Start of Source data

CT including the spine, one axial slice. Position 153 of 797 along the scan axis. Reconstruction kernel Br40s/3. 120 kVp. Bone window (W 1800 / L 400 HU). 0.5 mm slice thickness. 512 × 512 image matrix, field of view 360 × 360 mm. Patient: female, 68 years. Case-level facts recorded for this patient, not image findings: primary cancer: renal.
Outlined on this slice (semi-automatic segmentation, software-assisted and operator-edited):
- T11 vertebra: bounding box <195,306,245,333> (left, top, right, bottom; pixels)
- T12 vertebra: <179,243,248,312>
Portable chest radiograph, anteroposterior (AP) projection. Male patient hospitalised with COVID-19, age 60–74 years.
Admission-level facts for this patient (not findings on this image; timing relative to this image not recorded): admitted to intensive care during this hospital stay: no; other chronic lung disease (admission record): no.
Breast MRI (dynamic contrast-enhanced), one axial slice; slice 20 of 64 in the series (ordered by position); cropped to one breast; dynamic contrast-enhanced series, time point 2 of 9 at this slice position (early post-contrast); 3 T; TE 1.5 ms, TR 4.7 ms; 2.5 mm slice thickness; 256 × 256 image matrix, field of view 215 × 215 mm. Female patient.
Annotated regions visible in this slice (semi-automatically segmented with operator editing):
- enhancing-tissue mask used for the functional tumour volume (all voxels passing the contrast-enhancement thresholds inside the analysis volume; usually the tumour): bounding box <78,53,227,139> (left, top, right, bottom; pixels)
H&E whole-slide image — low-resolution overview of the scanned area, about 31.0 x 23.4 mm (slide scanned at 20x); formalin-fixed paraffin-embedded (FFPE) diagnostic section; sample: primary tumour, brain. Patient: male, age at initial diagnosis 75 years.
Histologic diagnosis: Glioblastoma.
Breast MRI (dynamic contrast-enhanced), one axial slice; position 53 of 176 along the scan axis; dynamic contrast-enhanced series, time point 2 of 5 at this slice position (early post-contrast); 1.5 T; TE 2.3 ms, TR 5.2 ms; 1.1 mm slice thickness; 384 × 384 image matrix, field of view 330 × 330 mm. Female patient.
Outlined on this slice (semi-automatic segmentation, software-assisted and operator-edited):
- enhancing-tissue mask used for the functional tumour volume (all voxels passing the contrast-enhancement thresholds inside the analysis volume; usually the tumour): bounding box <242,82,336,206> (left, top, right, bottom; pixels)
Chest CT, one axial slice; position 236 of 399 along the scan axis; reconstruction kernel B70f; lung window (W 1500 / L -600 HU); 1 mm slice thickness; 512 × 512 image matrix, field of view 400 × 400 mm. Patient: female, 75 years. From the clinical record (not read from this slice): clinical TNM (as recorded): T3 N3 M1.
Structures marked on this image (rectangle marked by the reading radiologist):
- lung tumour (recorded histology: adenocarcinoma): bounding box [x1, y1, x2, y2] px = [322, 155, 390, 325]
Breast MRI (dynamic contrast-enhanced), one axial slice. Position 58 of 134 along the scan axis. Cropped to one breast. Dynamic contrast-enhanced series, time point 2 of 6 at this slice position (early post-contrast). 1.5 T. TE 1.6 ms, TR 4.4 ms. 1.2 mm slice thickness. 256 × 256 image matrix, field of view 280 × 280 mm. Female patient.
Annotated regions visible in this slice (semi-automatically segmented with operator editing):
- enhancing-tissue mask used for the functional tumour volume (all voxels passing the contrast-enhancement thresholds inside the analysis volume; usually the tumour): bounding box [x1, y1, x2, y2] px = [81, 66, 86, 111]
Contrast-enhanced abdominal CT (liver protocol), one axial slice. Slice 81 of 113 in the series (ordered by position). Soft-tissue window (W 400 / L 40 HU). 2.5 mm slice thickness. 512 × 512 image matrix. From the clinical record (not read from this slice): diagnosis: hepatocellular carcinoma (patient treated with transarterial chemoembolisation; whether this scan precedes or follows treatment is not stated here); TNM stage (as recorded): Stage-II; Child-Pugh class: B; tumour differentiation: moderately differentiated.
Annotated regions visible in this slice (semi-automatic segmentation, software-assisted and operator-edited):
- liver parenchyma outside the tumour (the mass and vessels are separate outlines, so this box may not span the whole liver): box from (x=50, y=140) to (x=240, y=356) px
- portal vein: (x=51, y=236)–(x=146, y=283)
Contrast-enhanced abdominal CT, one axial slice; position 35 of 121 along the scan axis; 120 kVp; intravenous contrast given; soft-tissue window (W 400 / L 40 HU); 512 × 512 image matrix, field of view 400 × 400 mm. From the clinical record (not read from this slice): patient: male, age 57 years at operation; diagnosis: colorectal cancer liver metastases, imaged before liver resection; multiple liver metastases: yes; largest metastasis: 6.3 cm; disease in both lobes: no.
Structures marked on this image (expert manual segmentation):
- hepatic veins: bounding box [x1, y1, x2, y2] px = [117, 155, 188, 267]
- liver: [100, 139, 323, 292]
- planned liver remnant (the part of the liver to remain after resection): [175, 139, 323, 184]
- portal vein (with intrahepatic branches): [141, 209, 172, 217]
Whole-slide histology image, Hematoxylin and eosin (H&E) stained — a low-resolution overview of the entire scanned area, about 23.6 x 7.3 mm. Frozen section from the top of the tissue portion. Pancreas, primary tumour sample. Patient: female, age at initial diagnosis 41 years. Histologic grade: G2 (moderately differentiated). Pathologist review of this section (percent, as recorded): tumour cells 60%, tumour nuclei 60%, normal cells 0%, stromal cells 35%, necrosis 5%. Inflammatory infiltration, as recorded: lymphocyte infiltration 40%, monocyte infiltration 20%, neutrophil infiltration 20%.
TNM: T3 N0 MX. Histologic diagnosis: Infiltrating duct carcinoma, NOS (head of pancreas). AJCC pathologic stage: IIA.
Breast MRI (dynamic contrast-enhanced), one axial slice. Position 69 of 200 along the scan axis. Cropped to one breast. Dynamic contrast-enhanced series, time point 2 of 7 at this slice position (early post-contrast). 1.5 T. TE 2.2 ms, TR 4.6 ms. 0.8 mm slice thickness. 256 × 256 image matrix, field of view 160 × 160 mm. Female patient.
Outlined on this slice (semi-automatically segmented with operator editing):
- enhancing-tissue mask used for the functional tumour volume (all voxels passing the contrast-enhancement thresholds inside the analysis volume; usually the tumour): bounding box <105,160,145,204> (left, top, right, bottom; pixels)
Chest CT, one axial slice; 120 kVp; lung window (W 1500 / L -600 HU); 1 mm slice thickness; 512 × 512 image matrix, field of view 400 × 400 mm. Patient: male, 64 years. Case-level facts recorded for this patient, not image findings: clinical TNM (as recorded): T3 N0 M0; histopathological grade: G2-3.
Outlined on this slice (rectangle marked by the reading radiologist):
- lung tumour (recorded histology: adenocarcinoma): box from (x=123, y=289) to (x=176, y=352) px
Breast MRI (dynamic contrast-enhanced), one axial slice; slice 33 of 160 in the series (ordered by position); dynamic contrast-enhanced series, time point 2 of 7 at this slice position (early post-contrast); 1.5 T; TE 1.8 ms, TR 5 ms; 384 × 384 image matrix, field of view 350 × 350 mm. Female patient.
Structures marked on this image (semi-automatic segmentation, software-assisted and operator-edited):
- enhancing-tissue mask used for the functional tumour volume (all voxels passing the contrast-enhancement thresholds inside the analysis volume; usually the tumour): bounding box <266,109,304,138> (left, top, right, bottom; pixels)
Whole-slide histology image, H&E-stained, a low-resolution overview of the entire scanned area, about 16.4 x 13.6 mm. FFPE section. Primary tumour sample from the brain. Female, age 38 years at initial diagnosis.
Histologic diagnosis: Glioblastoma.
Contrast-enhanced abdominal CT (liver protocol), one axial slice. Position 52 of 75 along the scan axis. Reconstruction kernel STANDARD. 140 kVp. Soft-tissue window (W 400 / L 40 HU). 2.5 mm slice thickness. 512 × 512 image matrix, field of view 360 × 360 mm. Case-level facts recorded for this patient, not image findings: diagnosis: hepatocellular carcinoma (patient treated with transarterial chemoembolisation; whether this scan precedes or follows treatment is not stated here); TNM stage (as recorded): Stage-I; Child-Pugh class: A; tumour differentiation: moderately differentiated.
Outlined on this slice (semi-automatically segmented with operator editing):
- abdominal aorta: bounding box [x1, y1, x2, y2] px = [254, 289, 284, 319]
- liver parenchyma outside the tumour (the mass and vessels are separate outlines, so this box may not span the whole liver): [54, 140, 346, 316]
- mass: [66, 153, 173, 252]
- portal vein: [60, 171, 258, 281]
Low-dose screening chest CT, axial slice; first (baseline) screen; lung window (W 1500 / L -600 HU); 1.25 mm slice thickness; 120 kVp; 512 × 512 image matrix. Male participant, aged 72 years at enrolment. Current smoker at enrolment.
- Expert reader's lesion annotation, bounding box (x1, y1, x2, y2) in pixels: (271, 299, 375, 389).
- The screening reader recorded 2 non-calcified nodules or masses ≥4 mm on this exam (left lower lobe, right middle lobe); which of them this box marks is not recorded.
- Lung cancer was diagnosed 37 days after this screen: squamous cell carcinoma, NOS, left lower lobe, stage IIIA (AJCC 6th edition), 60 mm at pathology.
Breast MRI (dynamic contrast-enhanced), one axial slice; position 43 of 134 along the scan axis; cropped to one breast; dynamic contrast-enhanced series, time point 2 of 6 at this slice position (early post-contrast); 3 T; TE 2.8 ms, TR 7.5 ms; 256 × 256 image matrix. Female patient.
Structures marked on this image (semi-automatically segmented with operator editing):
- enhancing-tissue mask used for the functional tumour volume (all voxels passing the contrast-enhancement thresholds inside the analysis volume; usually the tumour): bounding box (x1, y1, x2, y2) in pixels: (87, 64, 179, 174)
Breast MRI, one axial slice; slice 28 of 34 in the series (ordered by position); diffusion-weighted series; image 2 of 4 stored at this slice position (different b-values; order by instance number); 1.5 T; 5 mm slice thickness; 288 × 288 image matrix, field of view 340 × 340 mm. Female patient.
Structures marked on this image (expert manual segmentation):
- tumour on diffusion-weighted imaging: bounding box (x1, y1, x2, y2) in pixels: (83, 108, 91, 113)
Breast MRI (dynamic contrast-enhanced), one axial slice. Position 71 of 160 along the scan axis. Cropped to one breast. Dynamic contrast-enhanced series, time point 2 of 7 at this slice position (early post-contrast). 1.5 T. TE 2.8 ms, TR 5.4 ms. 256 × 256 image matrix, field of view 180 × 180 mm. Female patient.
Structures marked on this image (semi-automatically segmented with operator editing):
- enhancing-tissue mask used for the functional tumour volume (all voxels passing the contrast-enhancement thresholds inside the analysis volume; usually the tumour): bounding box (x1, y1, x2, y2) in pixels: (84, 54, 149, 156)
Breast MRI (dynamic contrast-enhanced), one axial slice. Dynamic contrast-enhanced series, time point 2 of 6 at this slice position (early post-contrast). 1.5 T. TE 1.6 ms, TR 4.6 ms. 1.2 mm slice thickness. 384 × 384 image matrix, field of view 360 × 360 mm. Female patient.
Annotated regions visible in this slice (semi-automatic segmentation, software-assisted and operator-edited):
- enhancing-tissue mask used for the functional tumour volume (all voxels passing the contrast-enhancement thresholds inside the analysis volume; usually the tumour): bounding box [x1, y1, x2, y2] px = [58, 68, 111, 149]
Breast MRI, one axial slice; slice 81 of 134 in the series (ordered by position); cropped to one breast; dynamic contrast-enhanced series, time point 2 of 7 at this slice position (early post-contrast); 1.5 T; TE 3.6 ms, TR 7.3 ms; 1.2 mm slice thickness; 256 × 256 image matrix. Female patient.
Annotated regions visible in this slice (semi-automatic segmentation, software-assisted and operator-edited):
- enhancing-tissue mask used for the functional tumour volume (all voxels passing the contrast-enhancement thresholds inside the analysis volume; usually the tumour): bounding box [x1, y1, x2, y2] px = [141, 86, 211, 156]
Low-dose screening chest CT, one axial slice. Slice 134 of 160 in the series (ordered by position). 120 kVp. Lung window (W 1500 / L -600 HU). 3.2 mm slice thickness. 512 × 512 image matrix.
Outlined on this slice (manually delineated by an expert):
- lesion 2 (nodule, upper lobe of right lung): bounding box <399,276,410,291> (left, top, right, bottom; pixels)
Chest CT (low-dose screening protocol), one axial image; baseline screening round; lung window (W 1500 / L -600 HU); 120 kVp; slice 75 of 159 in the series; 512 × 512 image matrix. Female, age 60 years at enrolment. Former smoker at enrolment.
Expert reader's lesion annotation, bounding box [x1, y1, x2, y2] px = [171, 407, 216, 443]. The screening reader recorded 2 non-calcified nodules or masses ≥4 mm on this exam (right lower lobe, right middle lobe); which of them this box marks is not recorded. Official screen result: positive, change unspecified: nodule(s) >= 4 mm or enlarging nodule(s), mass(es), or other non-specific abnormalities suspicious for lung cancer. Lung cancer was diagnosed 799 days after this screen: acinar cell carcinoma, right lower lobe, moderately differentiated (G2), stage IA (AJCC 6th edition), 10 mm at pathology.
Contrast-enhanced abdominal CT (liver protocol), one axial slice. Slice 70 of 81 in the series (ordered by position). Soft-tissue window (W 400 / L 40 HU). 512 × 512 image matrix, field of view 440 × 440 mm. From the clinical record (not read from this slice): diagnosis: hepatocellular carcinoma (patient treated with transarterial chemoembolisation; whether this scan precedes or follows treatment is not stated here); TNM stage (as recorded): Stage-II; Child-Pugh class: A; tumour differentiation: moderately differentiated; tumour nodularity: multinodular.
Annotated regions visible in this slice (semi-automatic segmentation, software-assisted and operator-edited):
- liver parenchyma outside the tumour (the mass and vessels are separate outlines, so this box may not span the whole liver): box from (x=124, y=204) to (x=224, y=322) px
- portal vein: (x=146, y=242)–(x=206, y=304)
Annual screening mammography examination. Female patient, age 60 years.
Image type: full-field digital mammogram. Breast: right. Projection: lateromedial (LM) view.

End of Source data

→ **About this task**
What you give back should be exactly the lines of the data above from the line with "Outlined on this slice (rectangle" through the line with "- lung tumour (recorded histology: adenocarcinoma): box", both of those included, and nothing more.

→ **Reply**
Outlined on this slice (rectangle marked by the reading radiologist):
- lung tumour (recorded histology: adenocarcinoma): box from (x=123, y=289) to (x=176, y=352) px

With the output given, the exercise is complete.